- Task goal -
Repeat the part of the listing below that opens with the line containing "What is the sum" and runs through the end of the listing, keeping every line as it is. Omit the pictures from your answer.

(Beginning of Data to examine)

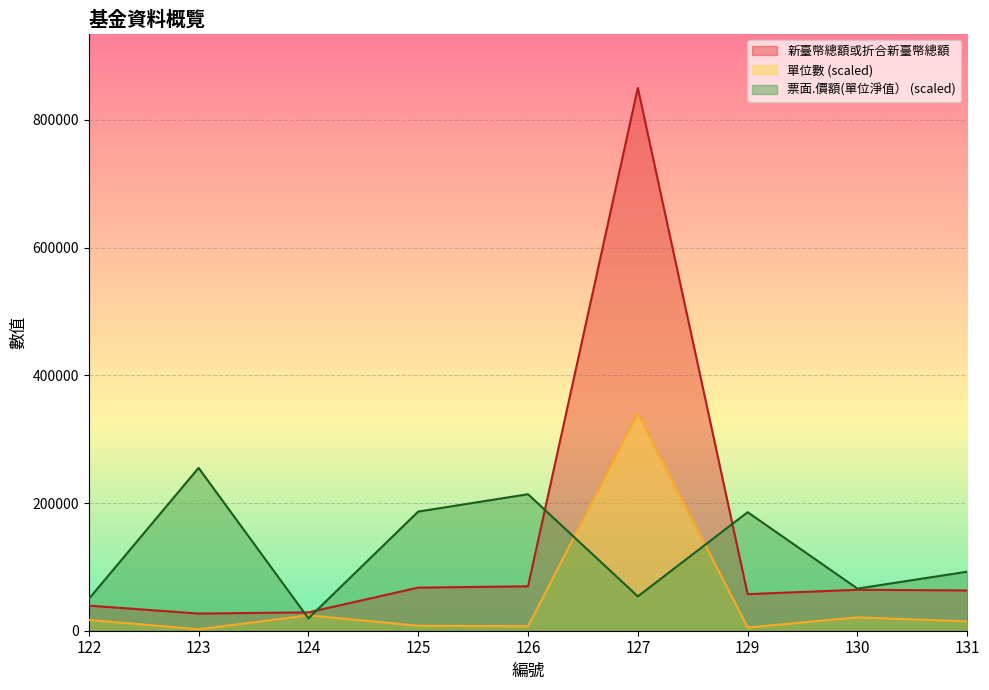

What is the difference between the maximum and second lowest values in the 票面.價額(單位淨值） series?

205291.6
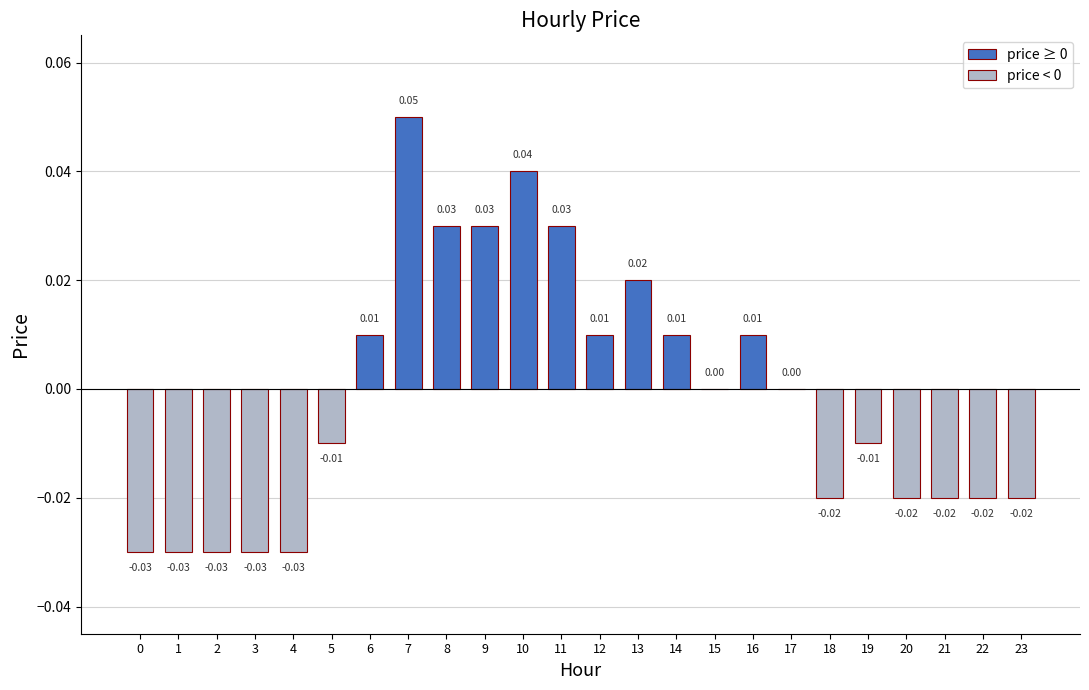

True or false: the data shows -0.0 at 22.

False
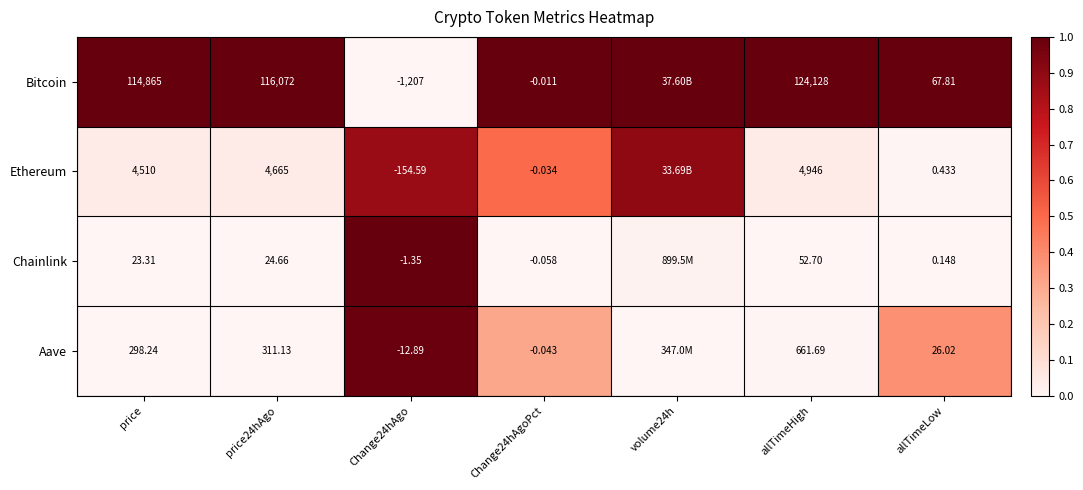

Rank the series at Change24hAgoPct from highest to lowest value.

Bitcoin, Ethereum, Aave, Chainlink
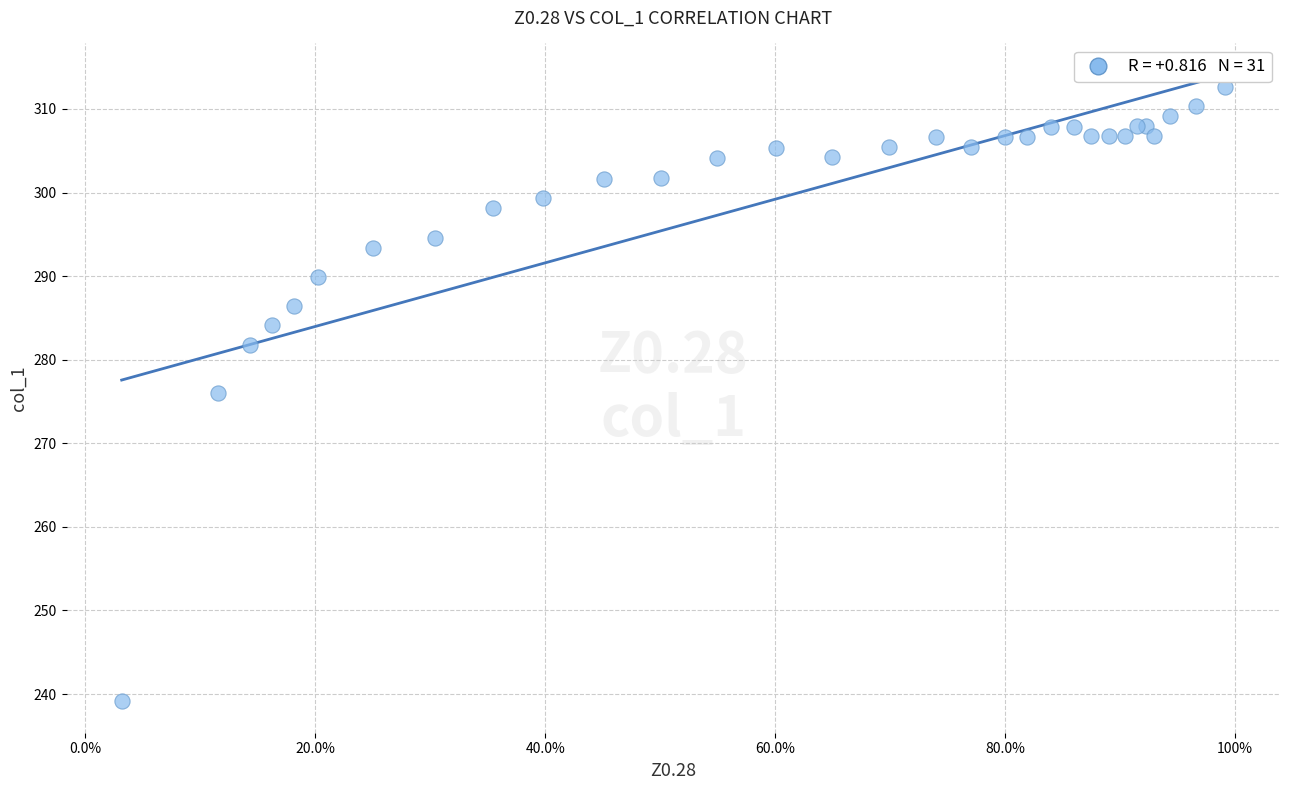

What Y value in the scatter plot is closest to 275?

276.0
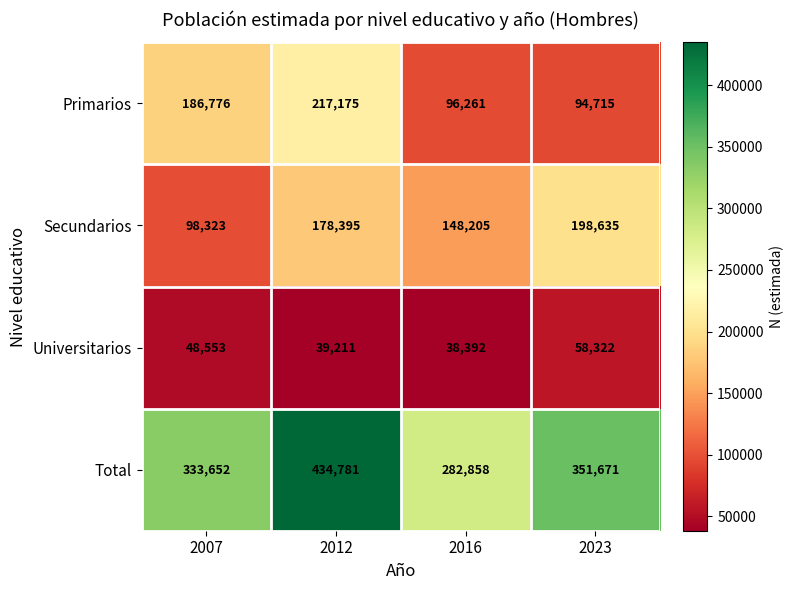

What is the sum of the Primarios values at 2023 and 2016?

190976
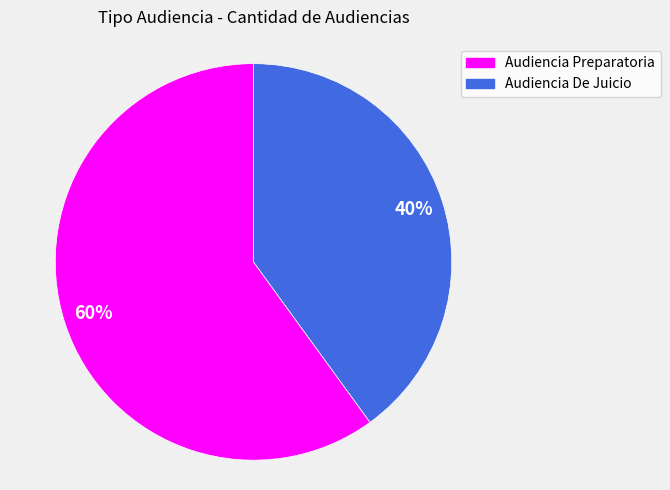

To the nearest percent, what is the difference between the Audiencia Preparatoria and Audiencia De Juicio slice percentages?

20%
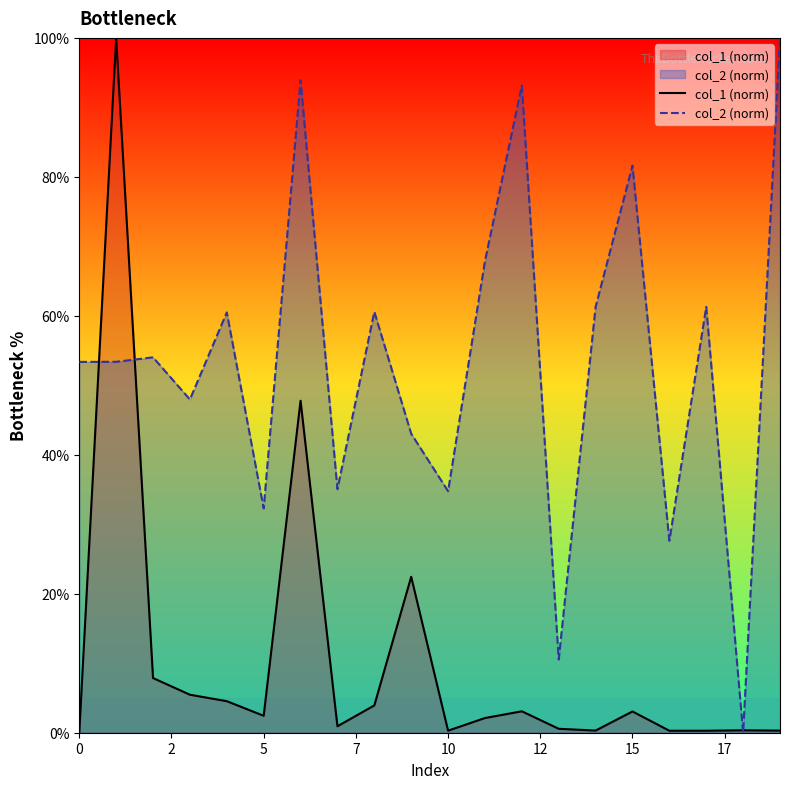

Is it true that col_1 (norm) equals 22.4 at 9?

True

(End of Data to examine)

- Solution for this task -
What is the sum of the Primarios values at 2023 and 2016?

190976

To the nearest percent, what is the difference between the Audiencia Preparatoria and Audiencia De Juicio slice percentages?

20%

Is it true that col_1 (norm) equals 22.4 at 9?

True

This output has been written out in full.